Gracieuseté Alertus Technologies
Le courriel annonçant la mise en place de ce nouveau système présentait la mesure comme l’application d’une des recommandations du rapport Jutras. Suite aux événements du 10 novembre qui avaient vu la venue sur le campus de la police anti-émeutes, le doyen de la faculté de droit avait préconisé la révision des dispositifs d’alerte.
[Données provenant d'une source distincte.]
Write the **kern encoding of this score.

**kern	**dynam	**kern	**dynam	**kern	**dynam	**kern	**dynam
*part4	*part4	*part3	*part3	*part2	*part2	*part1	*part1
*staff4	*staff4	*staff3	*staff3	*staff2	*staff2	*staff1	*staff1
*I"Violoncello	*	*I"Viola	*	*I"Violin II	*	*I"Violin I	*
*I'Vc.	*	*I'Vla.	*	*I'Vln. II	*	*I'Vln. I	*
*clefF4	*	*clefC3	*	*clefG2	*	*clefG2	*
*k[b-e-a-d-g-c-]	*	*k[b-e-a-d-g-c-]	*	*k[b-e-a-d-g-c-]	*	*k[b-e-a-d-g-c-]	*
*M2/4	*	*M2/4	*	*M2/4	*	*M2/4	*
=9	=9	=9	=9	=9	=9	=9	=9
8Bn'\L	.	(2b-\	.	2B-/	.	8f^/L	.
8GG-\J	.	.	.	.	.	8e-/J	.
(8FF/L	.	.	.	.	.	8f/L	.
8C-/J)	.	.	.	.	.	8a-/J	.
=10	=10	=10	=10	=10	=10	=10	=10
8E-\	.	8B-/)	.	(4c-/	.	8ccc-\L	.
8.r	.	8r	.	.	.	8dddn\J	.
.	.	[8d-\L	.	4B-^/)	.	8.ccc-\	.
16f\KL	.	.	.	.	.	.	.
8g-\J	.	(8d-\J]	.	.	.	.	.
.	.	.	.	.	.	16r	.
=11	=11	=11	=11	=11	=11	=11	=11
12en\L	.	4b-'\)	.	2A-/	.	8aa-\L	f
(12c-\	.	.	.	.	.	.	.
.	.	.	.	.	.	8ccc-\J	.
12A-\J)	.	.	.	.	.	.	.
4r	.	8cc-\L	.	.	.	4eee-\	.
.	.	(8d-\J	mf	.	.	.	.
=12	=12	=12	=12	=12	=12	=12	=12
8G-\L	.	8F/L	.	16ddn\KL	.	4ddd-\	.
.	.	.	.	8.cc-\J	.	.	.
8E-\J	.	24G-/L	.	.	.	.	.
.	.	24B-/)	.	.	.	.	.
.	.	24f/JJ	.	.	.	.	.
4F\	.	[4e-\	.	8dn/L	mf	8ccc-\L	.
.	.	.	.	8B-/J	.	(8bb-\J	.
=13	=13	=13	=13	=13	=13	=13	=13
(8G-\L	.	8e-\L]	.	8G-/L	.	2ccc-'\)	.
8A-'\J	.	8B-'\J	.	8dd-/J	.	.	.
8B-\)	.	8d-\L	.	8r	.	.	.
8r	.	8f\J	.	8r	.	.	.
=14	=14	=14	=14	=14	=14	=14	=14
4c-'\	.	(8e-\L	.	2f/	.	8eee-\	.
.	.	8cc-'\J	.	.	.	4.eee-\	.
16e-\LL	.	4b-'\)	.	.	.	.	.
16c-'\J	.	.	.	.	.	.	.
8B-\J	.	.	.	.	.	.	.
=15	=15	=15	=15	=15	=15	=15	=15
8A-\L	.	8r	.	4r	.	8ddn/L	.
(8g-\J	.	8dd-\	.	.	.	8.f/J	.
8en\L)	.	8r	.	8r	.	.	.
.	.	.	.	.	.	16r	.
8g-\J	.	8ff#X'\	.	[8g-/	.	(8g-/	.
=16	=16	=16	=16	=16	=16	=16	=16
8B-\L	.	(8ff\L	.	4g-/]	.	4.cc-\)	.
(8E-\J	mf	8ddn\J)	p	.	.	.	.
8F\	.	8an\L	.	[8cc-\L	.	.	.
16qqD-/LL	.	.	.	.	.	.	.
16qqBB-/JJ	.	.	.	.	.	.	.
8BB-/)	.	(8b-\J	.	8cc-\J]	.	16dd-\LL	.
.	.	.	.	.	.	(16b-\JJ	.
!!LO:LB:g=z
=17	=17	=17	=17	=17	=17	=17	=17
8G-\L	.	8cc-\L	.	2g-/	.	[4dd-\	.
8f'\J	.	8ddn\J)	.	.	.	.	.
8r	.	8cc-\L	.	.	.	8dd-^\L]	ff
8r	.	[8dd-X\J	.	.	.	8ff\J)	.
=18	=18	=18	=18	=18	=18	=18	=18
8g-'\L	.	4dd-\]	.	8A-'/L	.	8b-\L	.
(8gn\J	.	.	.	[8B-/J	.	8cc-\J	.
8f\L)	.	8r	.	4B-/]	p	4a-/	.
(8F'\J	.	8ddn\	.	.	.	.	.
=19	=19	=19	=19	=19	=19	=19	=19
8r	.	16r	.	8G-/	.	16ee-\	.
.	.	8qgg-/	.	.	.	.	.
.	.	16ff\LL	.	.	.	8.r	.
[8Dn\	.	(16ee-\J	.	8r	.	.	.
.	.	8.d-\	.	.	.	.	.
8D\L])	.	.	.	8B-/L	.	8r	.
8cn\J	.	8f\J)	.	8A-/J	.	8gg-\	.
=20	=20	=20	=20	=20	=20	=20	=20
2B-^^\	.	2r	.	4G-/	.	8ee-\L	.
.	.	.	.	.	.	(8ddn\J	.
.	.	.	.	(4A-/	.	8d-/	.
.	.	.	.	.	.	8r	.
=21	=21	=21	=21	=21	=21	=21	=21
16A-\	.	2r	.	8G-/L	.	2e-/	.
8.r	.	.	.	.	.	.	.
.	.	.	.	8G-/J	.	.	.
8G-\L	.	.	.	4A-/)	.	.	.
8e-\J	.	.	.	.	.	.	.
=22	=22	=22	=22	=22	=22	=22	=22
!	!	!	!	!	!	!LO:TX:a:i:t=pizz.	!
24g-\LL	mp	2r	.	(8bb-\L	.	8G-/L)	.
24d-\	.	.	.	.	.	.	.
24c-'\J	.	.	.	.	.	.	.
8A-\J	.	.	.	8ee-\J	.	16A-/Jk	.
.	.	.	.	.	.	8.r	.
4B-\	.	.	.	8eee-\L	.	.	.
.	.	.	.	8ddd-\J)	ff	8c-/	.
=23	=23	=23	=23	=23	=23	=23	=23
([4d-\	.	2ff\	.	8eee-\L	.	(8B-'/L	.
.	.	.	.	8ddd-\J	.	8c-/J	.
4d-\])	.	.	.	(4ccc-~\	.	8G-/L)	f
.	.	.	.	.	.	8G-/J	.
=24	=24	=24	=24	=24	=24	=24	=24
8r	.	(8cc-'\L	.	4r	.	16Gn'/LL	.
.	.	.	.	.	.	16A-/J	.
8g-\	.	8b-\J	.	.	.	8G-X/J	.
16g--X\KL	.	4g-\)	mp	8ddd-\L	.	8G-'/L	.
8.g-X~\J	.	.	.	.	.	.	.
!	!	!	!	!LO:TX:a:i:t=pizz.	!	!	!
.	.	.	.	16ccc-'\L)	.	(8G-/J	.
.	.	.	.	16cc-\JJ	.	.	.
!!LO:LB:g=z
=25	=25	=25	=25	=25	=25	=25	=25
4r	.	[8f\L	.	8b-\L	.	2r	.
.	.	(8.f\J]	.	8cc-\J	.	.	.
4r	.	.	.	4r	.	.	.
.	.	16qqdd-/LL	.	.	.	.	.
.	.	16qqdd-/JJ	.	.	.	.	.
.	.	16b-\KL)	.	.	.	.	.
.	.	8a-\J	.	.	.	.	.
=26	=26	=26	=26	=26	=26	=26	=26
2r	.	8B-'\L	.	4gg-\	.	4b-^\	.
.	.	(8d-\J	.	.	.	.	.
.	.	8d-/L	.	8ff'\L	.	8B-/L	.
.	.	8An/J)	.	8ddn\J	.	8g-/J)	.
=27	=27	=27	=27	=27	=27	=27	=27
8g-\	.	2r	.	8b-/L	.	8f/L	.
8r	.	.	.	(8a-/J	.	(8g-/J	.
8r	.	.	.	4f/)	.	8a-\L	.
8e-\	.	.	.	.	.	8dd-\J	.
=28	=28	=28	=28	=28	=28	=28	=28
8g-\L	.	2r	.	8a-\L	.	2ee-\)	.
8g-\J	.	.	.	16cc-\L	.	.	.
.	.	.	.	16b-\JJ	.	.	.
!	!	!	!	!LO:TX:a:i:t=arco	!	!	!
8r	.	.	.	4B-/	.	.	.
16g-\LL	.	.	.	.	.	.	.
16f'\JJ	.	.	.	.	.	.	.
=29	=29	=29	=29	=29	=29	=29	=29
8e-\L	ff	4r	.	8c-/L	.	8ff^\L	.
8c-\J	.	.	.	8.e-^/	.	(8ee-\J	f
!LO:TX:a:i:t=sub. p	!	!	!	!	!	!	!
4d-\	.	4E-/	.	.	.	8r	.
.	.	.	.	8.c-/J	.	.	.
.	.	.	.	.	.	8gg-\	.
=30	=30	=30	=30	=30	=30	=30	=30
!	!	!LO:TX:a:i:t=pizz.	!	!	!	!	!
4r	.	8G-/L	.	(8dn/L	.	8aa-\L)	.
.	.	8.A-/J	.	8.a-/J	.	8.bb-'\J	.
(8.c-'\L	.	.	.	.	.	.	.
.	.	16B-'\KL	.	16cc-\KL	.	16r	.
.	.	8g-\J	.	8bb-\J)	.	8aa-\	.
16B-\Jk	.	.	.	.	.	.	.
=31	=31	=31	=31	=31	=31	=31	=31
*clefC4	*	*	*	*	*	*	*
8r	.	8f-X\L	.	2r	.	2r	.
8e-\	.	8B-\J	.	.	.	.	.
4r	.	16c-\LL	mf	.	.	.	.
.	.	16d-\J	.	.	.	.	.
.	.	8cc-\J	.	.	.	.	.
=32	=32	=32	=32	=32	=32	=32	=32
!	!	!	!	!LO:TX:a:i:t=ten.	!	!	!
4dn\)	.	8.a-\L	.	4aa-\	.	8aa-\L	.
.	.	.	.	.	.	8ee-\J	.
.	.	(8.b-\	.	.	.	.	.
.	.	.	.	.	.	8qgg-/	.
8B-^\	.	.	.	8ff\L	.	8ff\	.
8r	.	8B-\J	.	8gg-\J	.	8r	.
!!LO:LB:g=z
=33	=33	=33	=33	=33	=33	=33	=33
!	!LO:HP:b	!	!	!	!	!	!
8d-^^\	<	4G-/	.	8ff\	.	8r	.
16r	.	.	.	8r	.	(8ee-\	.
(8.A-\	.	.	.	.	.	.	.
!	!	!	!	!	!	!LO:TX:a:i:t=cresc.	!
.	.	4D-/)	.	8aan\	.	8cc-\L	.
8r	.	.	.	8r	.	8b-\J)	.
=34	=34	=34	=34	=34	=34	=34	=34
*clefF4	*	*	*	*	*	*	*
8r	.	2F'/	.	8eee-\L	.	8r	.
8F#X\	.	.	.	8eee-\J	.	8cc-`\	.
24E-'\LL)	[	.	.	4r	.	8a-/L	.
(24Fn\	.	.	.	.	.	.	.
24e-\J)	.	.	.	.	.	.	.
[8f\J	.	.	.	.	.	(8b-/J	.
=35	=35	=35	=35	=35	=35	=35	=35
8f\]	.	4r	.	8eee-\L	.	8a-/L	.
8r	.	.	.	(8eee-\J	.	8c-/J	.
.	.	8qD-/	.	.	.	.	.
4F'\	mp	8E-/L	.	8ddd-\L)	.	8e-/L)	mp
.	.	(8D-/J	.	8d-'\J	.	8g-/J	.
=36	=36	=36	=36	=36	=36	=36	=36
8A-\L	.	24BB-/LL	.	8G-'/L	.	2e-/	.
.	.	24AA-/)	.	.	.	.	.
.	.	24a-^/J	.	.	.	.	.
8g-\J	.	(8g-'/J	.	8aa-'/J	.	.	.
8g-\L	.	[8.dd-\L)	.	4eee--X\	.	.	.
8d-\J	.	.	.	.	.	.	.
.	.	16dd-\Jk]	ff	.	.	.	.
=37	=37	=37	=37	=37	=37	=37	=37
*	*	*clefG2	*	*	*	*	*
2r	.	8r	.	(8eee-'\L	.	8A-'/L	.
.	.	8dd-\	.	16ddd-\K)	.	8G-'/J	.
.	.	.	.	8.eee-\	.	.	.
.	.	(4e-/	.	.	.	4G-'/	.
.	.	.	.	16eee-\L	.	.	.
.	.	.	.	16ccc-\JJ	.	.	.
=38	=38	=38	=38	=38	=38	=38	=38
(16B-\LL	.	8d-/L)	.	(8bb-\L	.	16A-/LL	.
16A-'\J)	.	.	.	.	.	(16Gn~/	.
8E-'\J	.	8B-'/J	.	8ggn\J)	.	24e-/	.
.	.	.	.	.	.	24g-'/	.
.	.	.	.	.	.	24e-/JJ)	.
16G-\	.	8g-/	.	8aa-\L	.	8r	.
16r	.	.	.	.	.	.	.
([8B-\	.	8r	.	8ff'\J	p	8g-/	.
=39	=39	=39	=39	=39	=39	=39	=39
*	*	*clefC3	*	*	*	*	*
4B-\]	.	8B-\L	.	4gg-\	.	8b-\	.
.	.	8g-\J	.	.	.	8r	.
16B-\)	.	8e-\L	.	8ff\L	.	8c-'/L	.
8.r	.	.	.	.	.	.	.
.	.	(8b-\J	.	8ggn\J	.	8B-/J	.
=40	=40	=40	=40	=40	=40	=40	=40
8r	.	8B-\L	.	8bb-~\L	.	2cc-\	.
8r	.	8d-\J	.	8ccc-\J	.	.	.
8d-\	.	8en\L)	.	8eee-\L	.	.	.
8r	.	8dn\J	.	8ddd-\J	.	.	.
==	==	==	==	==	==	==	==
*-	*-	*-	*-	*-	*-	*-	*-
Après le 10 novembre, l’université avait été critiquée pour ne pas avoir fait usage du système existant,  «Attention McGill», qui permet l’envoi de notifications par SMS. Selon le rapport Jutras, il n’avait pas été activé par crainte que «beaucoup plus de manifestants, dont certains étrangers à la communauté McGill qui auraient pu avoir été enclins à faire usage de la violence, soient venus sur le campus.»  Le rapport Jutras souhaitait alors la possibilité de mettre en place un système qui puisse joindre les individus dépendemment de leur localisation sur le campus.
 
Mais le nouveau système ne règle pas le problème survenu le 10 novembre. Il ajoute un nouveau moyen, somme toute similaire, de joindre étudiants, professeurs et employés. Louise Savard, directrice des services de sûreté à McGill explique qu’il «n’y a pas qu’une façon de joindre les membres de la communauté, nous utiliserons les deux systèmes simultanément.» Sur les 45 000 individus que compte l’université, 10 809 sont inscrits à Attention McGill. L’université entend toucher davantage d’individus avec Alertus.
 
Toute l’efficacité de ce dispositif repose donc sur la décision de l’individu qui l’activera ou non. L’«incident commander» sera  juge de la nécessité de faire usage du système ou non. De qui s’agit-il? Louise Savard explique qu’il s’agit de «détails techniques». «Vous n’avez pas à vous inquiéter, la situation sera bien évaluée.»
 
«L’université ne dispose pas pour l’instant des moyens techniques permettant de cibler des groupes en particulier. […] On fait des recherches pour toujours nous améliorer» rassure la directrice des services de sécurité.
 
Jason Volk, PDG de Alertus, explique que le système de notifications qu’il commercialise permet en fait de cibler des utilisateurs en particuliers, notamment suivant si ils sont présents sur le campus ou non.
 
Les balises d’urgence, un autre produit proposé par la société américaine basée dans la banlieue de Washington, permettent de prévenir les individus se trouvant à proximité. «Lorsqu’elles sont activées, nos balises clignotent et émettent une alarme sonore. Leur écran diffuse un message décrivant la situation» (voir photo ci-dessus).
 
Si le système de notifications sur ordinateur est offert à titre gratuit aux universités par Alertus Technologies, les balises, qui permettraient de suivre la recommandation du doyen Jutras, auraient un coût conséquent.
 
Pour couvrir les quelques 140 bâtiments que comptent les deux campus, le déploiement du dispositif pourrait revenir, selon nos estimations, à plusieurs centaines de milliers de dollars.
 
«Nous avons pensé à ce système, mais pour l’instant nous avons décidé de ne pas le déployer.»
 
Dans un courriel à la communauté, Michael Di Grappa, principal adjoint (finance et administration), prévenait lundi de la «très faible possibilité d’une certaine agitation sur le campus». En effet, des manifestants étudiants sont attendus ce mardi 31 janvier, notamment aux abords de la réunion du Board of Governors.
 
Louise Savard se veut rassurante, «si une situation similaire au 10 novembre survenait, le système serait activé.»